シオリーヌ:生理がどんな困難をもたらす可能性があって、どれだけの経済損失を生んでいるのか、女性がパフォーマンス良く働ける環境が企業にどんなメリットをもたらすのか、といったことを説明しました。そんなことができるような社会になってきているし、もっと広まっていくといいなと思いますね。

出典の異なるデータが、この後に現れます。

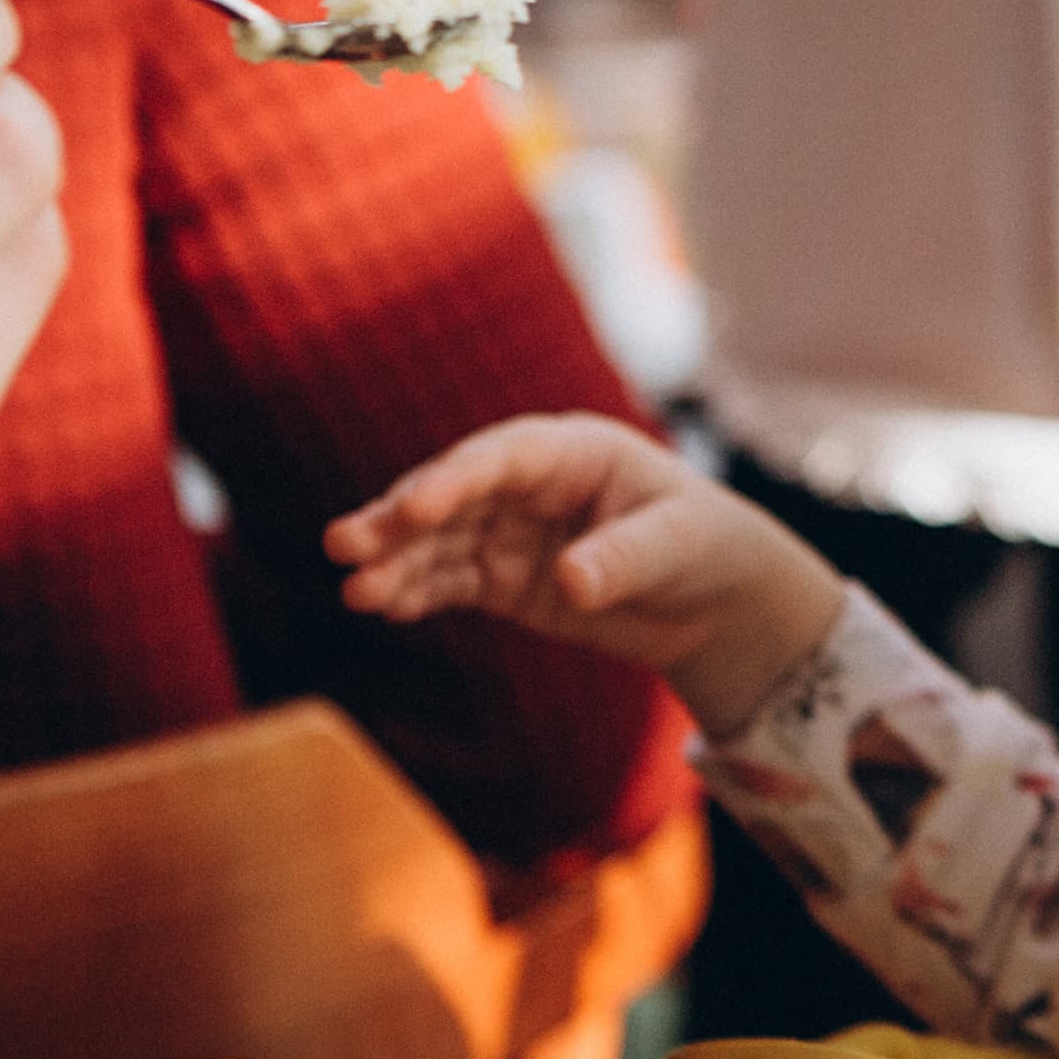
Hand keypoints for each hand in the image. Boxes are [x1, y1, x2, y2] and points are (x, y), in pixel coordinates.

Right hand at [326, 412, 842, 734]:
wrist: (713, 598)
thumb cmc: (704, 546)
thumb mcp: (678, 546)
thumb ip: (624, 558)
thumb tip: (572, 582)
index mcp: (572, 451)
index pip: (501, 457)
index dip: (456, 479)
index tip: (415, 507)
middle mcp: (529, 486)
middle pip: (452, 496)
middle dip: (398, 520)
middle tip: (344, 544)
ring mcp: (510, 532)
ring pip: (439, 543)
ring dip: (396, 564)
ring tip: (357, 592)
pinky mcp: (503, 579)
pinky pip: (451, 582)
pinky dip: (418, 594)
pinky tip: (387, 608)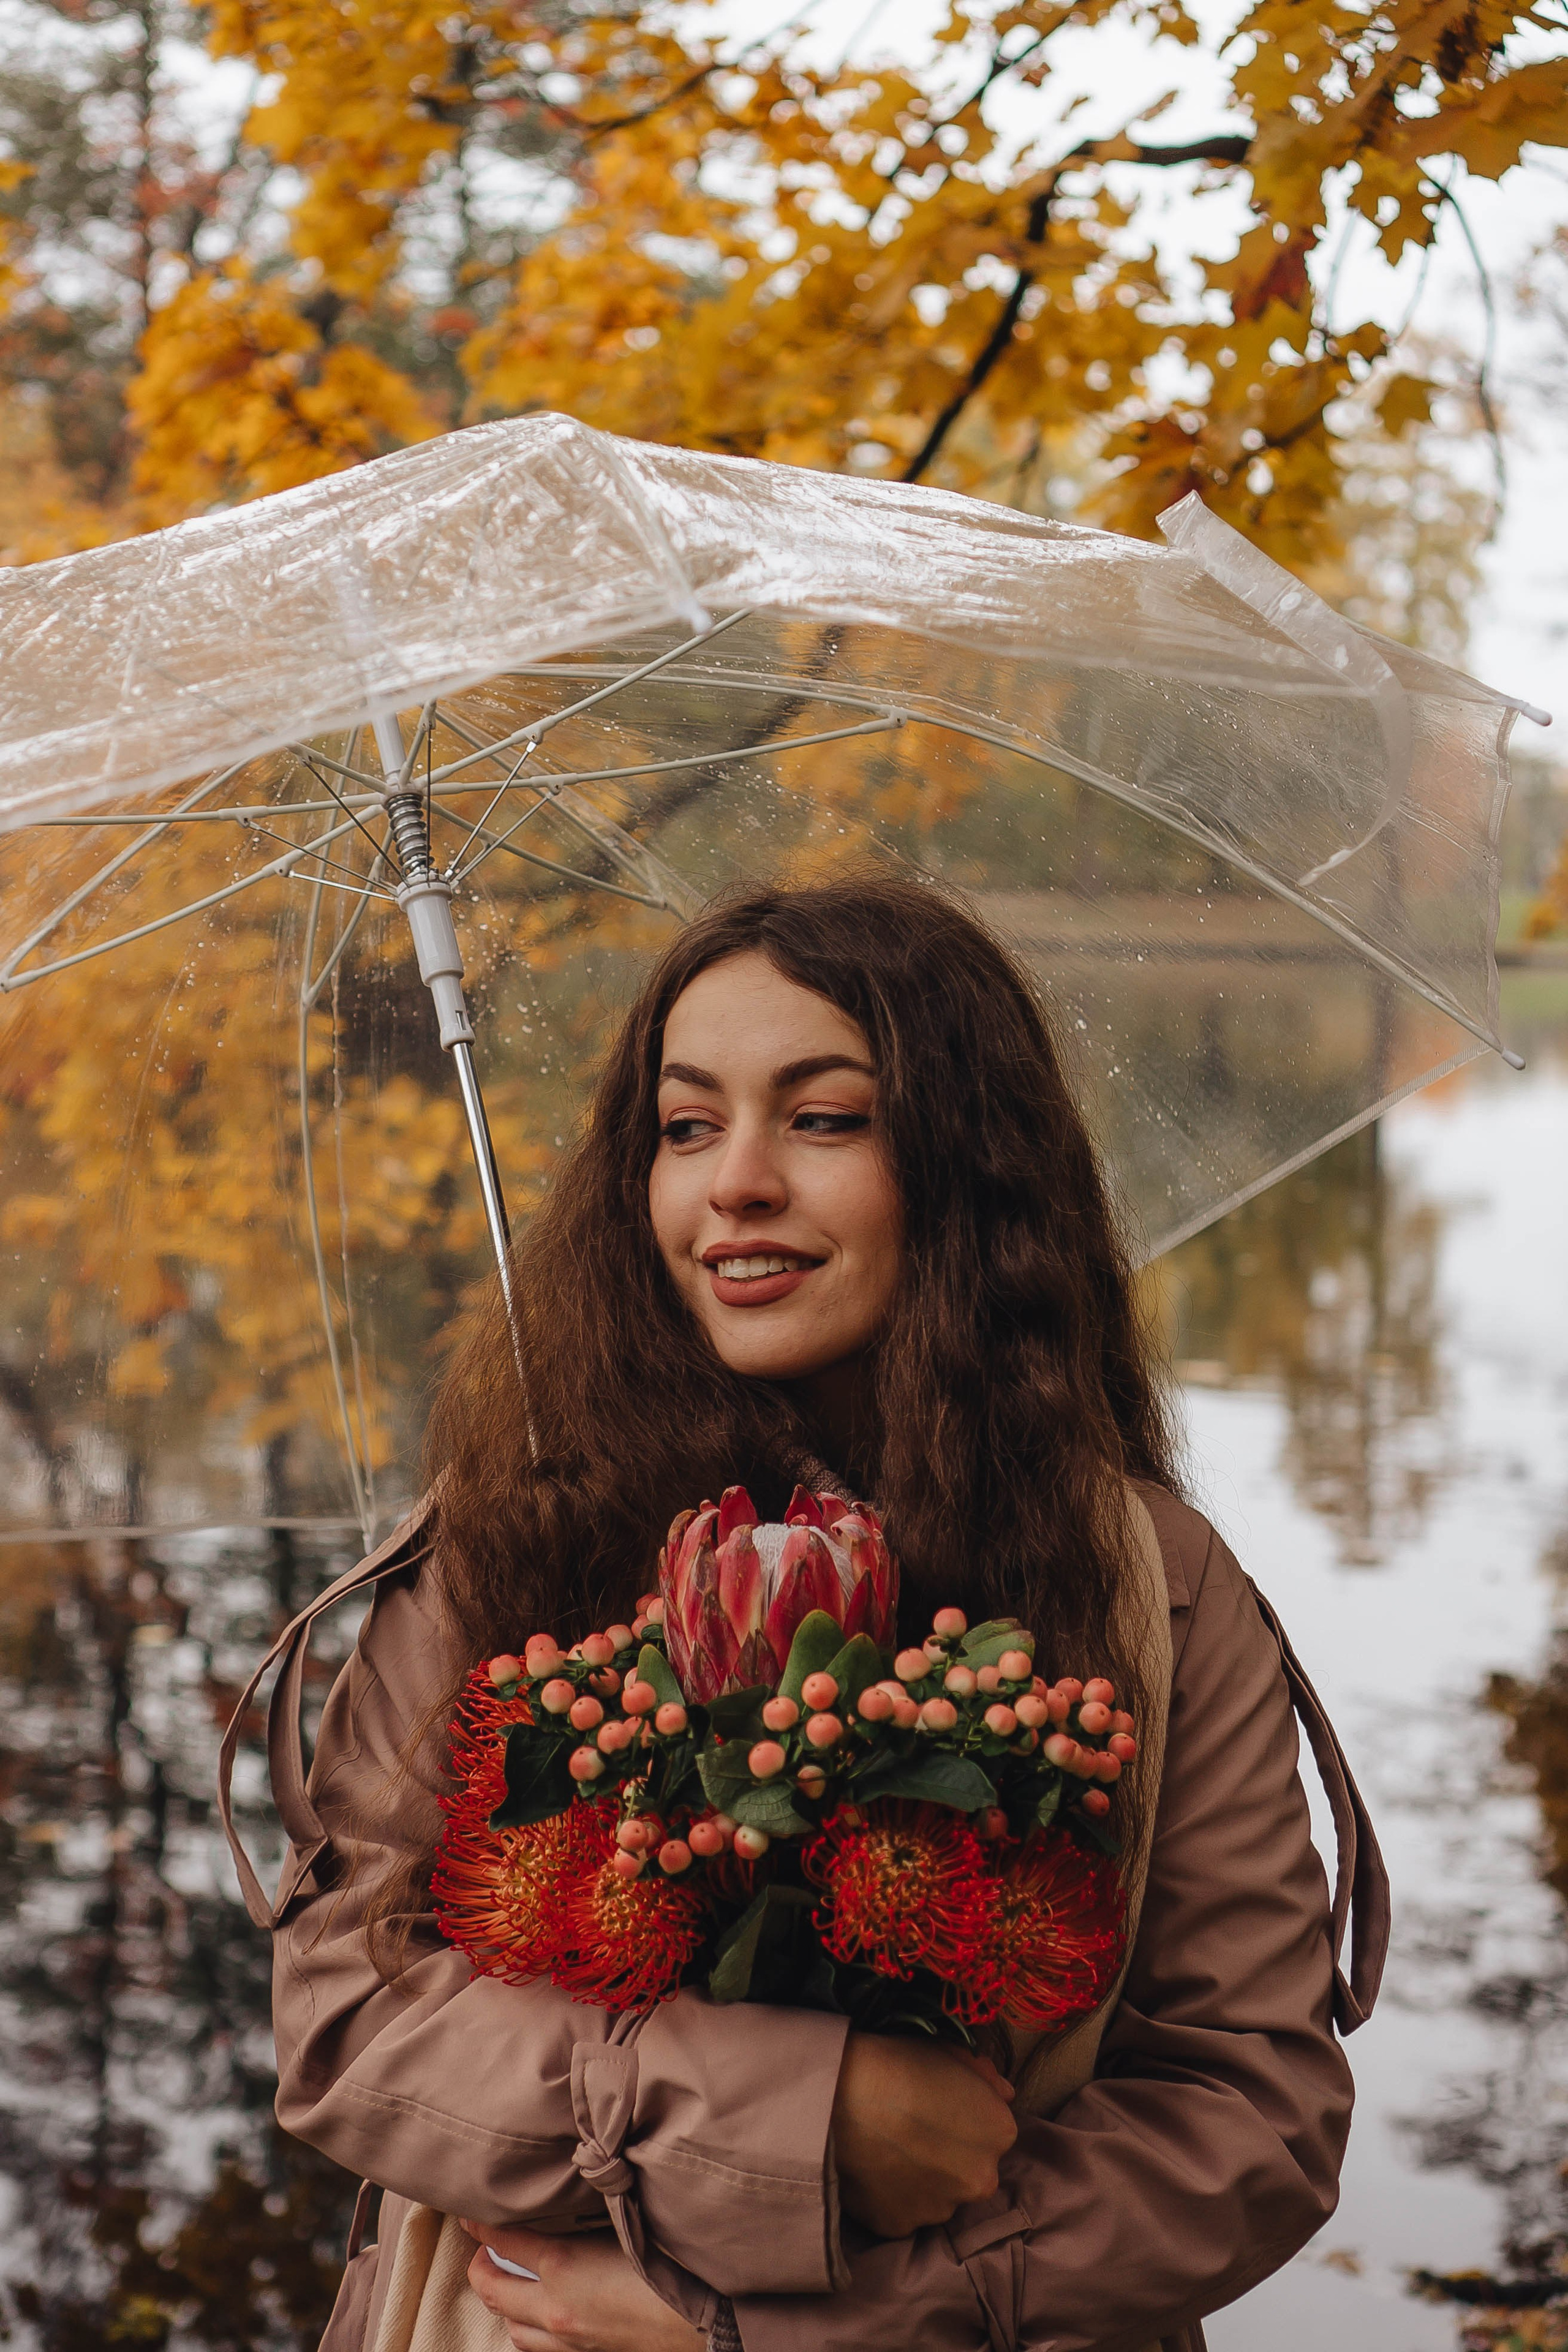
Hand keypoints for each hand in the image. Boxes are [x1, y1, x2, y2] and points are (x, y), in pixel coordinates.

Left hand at [461, 2222, 702, 2351]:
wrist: (701, 2323)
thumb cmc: (669, 2266)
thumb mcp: (625, 2225)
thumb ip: (591, 2210)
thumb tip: (574, 2191)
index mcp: (562, 2267)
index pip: (504, 2241)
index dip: (482, 2225)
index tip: (470, 2212)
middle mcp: (554, 2309)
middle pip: (493, 2293)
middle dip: (480, 2269)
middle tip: (483, 2249)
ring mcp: (567, 2341)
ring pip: (512, 2329)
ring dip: (503, 2304)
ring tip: (508, 2281)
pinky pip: (538, 2349)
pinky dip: (527, 2330)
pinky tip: (539, 2315)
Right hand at [830, 2033, 1016, 2237]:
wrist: (841, 2095)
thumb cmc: (899, 2063)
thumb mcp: (951, 2052)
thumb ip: (987, 2077)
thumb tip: (1004, 2094)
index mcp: (998, 2133)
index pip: (991, 2133)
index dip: (966, 2120)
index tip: (938, 2109)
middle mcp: (979, 2180)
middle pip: (969, 2171)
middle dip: (949, 2156)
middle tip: (913, 2132)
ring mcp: (940, 2209)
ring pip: (936, 2196)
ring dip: (921, 2180)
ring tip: (887, 2149)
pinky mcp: (901, 2226)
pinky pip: (901, 2212)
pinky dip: (890, 2196)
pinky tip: (872, 2169)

――近年では、SNSやメディアを通じて、生理に対する知見が広まりつつある印象です

シオリーヌ:性や生理のことを扱うこと自体がタブー扱いされてきたところから、正しい知識や上手な付き合い方を、公の場で自然に学べるようになってきました。すごくいい変化だと思います。情報を得て、自分でケアをすることが当たり前になってくれたらと思います。
内田:個人がSNSを使って、匿名で情報発信できる時代になったのが大きいと思います。これまでの情報源は、教科書やアンケート結果など、サマリーにされたものでしたが、今なら「生理で会社行くのだるい」といったリアルな声をたくさん見かけます。SNSの普及によって「こう思っている人がいるんだ」「自分も吐露していいんだ」と話題に上がりやすくなっているのではないでしょうか。
シオリーヌ:ただ、視聴者さんの中には「性の話をオープンにしていこうよ」という風潮を、ちょっとプレッシャーに感じている人もいます。健康を維持するのに必要な情報が、タブー扱いされずに伝えられていくのはすごく大切なことです。その一方で、オープンにしたくないという方が無理に性の話を開示されることなく、でも必要な情報はまんべんなく届くというようになればいいなと思います。

――生理に悩む人が働きやすい環境を作っていくには、何が必要でしょうか

シオリーヌ:風邪やメンタルの不調など、「無理すれば行けるかもしれないけど、休めるなら休みたい」という時に、みんなが普通に休める環境・働く場所になれば、生理がある人も休みやすくなるかと思います。
内田:シオリーヌさんの言う「生理で休める企業はきっと働きやすい」というのは間違いなくて、どれも明日は我が身だと思います。生理でこれまでなかった症状が出てくることもあるし、突然大きな病気になることは男女問わずあります。

   内田さんによれば、男性の病気が年齢を重ねてから発症するケースが多いのに対し、女性は毎月の生理、さらに乳がんや子宮頸がんといった病気が若年層で出ることもあると指摘。逆に女性が子育てしながら働ける会社であれば、何があっても受け止めきれる――つまり、誰にとっても働きやすい会社だとしている。

内田:悩んでいる場合は婦人科に行くのがおすすめです。生理周りは生活習慣が影響しているので、規則正しい食事、十分な睡眠、軽い運動なども大事です。そういった生活習慣を自分でも気を付ける「セルフケア」も重要かと思います。